Uthamapalayam is a town and a taluka headquarters in Theni district in the Indian state of Tamil Nadu. Mullaiperiyar river is one of the attraction for this town.

Temple
Shri Kalatheeswarar Temple, 500 Years old, is a Sivan Temple located in Uthamapalayam, Theni District. Located 29 kms from the Theni. This temple is named "THEN KALAKASTHI" (South Kalakasthi). Kalatheeswarar Temple placing statues of the other god in identical roles as the Temple of Kalakasthi, Andhra Pradesh. East facing Kannappar Shrine, Grahas Raghu & Kedhu also has an individual shrines there. Every Sunday Pooja darshan for Moolavar (Lord Sivan) happens at Raghu time. The temple 's principal attraction is its location on Suruli 's perennial river shore. The most popular spiritual tourist spot to visit. This temple surrounding nature drags our mind into harmony and divinity. Anti-Negativity travels across the body. Please visit Then Kalakasthi (Temple of Kalatheeswarar) at least once in your life. Once you visit this temple your view of Saturn and its attraction will relive your Saturn time.

Shri Yoga Narasimha Perumal Temple
Shri Narasingam Yoga Narasimha Perumal Temple,  800Years old, is a Vishnu Temple located in Uthamapalayam.

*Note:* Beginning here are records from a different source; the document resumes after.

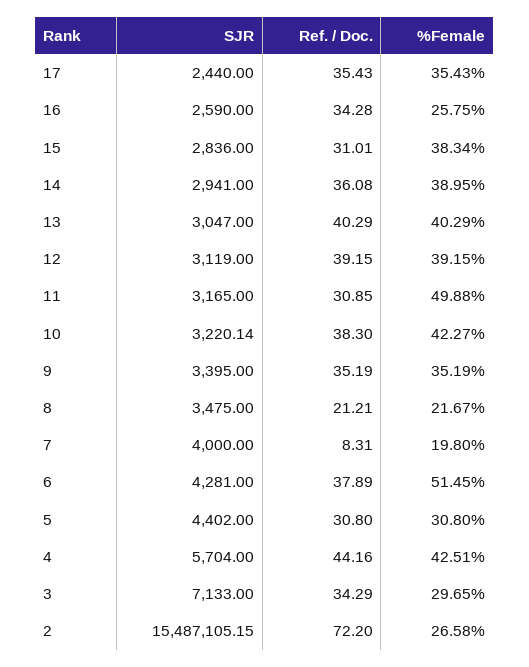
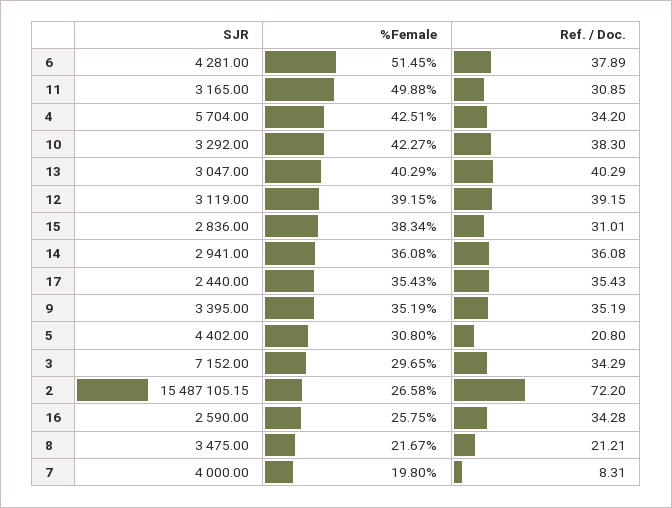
  {
    "SJR": {
      "17": 2440,
      "16": 2590,
      "15": 2836,
      "14": 2941,
      "13": 3047,
      "12": 3119,
      "11": 3165,
-     "10": 3220.14,
+     "10": 3292,
      "9": 3395,
      "8": 3475,
      "7": 4000,
      "6": 4281,
      "5": 4402,
      "4": 5704,
-     "3": 7133,
+     "3": 7152,
      "2": 15487105.15
    },
    "Ref. / Doc.": {
      "17": 35.43,
      "16": 34.28,
      "15": 31.01,
      "14": 36.08,
      "13": 40.29,
      "12": 39.15,
      "11": 30.85,
      "10": 38.3,
      "9": 35.19,
      "8": 21.21,
      "7": 8.31,
      "6": 37.89,
-     "5": 30.8,
+     "5": 20.8,
-     "4": 44.16,
+     "4": 34.2,
      "3": 34.29,
      "2": 72.2
    },
    "%Female": {
      "17": 35.43,
      "16": 25.75,
      "15": 38.34,
-     "14": 38.95,
+     "14": 36.08,
      "13": 40.29,
      "12": 39.15,
      "11": 49.88,
      "10": 42.27,
      "9": 35.19,
      "8": 21.67,
      "7": 19.8,
      "6": 51.45,
      "5": 30.8,
      "4": 42.51,
      "3": 29.65,
      "2": 26.58
    }
  }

Shri Muthu Karuppana Swami Kovil
Shri Muthu Karuppana Swami Kovil, is located in Uthamapalayam.. It is Locally named for the Karuppa Samy Temple at the foot of the Tirukunnagiri hills.

Demographics

 India census, Uthamapalayam had a population of 29,050. 10% of the population is under 6 years of age. Uthamapalayam has an average literacy rate of 73%, higher than the national average of 59.5%: The literacy rate of male and female is 80 and 66% respectively. Uthamapalayam is the headquarters of Uthamapalayam Taluk and Uthamapalayam Panchayat Union.

Government 
Subordinate judge court along with one judicial magistrate court, one judicial magistrate fast track court and one district munsif court.

Climate
Southwest Monsoon and Northeast Monsoon contributes to the rainfall significantly. Being part of Theni it is one of the lush places in Tamil Nadu with high rainfall in most months. The place has a tropical climate with warm weather throughout the year.

Education
Government Higher Secondary School and Mohamed Fathima Girls' High School are very famous in this taluk. A government aided arts and sciences college named H.K.R.H is serving over fifty years. This is the first college in this part of the state after independence.

Adjacent communities

The town is surrounded with small villages to moderate towns like Kombai, Chinamanur, Cumbam, Royapanpatti, Kurumbapatti (Ambasamuthram), Ammapatti, Ellapatti, Thevaram and Bodi.